First Philippine Polymer banknote series
Image: Value; Dimensions; Main Color; Design; Year of First Issue; Usage in circulation
Obverse: Reverse; Obverse; Reverse
₱50; 160 mm × 66 mm; Red; Visayan leopard cat (Prionailurus bengalensis rabori)^{*}, Vidal's Lanutan (Hibiscus campylosiphon); Taal Lake in Batangas; Caranx ignobilis, maliputo (giant trevally); Batangas embroidery design; December 19, 2024; Limited
₱100; Violet (mauve); Palawan peacock-pheasant (Polyplectron napoleonis), Ceratocentron fesselii orchid; Mayon Volcano in Albay; Rhincodon typus, whale shark (butanding); Bicol textile design
₱500; Yellow; Visayan spotted deer (Rusa alfredi), Acanthephippium mantinianum orchid; Subterranean Underground River in Puerto Princesa, Palawan; Tanygnathus lucionensis, blue-naped parrot; Southern Philippines cloth design
₱1000; Blue; Philippine eagle (Pithecophaga jefferyi), Sampaguita (Jasminum sambac); Tubbataha Reefs Natural Park in Sulu Sea; Pinctada maxima, South Sea pearl; Mindanao design for T'nalak (Ikat-dyed abaca); April 6, 2022; Wide
For table standards, see the banknote specification table.

- Note

1. The Prionailurus bengalensis rabori was the former scientific name for Visayan leopard cat, and it was revised in 2017 to its new scientific name of Prionailurus sumatranus javanensis.

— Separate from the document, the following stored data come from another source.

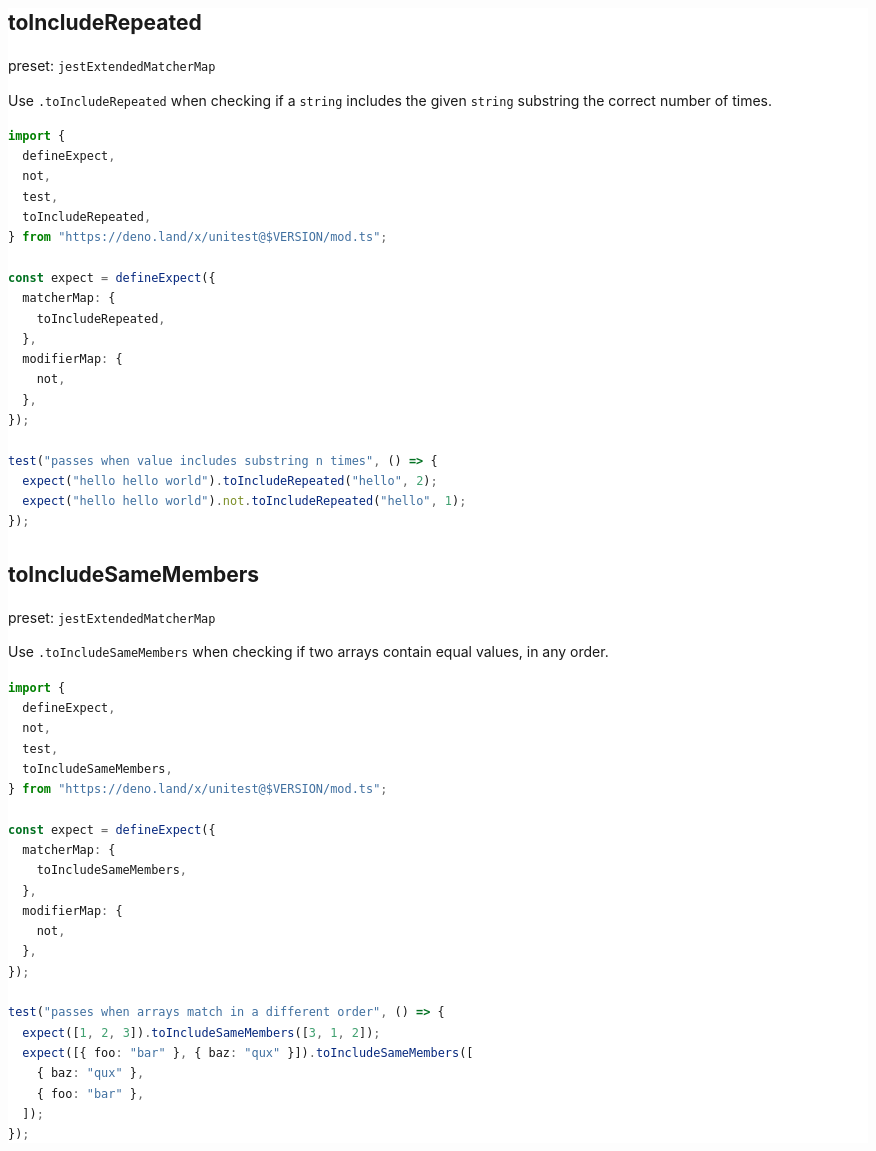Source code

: ## toIncludeRepeated

preset: `jestExtendedMatcherMap`

Use `.toIncludeRepeated` when checking if a `string` includes the given `string`
substring the correct number of times.

```ts
import {
  defineExpect,
  not,
  test,
  toIncludeRepeated,
} from "https://deno.land/x/unitest@$VERSION/mod.ts";

const expect = defineExpect({
  matcherMap: {
    toIncludeRepeated,
  },
  modifierMap: {
    not,
  },
});

test("passes when value includes substring n times", () => {
  expect("hello hello world").toIncludeRepeated("hello", 2);
  expect("hello hello world").not.toIncludeRepeated("hello", 1);
});
```

## toIncludeSameMembers

preset: `jestExtendedMatcherMap`

Use `.toIncludeSameMembers` when checking if two arrays contain equal values, in
any order.

```ts
import {
  defineExpect,
  not,
  test,
  toIncludeSameMembers,
} from "https://deno.land/x/unitest@$VERSION/mod.ts";

const expect = defineExpect({
  matcherMap: {
    toIncludeSameMembers,
  },
  modifierMap: {
    not,
  },
});

test("passes when arrays match in a different order", () => {
  expect([1, 2, 3]).toIncludeSameMembers([3, 1, 2]);
  expect([{ foo: "bar" }, { baz: "qux" }]).toIncludeSameMembers([
    { baz: "qux" },
    { foo: "bar" },
  ]);
});
```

== Awards and Recognitions ==
The 1000-piso polymer banknote was awarded as the Banknote of the Year for 2022 in the International Banknote Society (IBNS) and also won as the Best New Banknote Award for 2023 in the High Security Printing Asia (HSPA) announced in Colombo, Sri Lanka on December 5, 2023. And meanwhile, this banknote series was awarded as the Best New Banknote or Banknote Series from the International Association of Currency Affairs (IACA) during a ceremony in Bangkok, Thailand on May 28, 2025.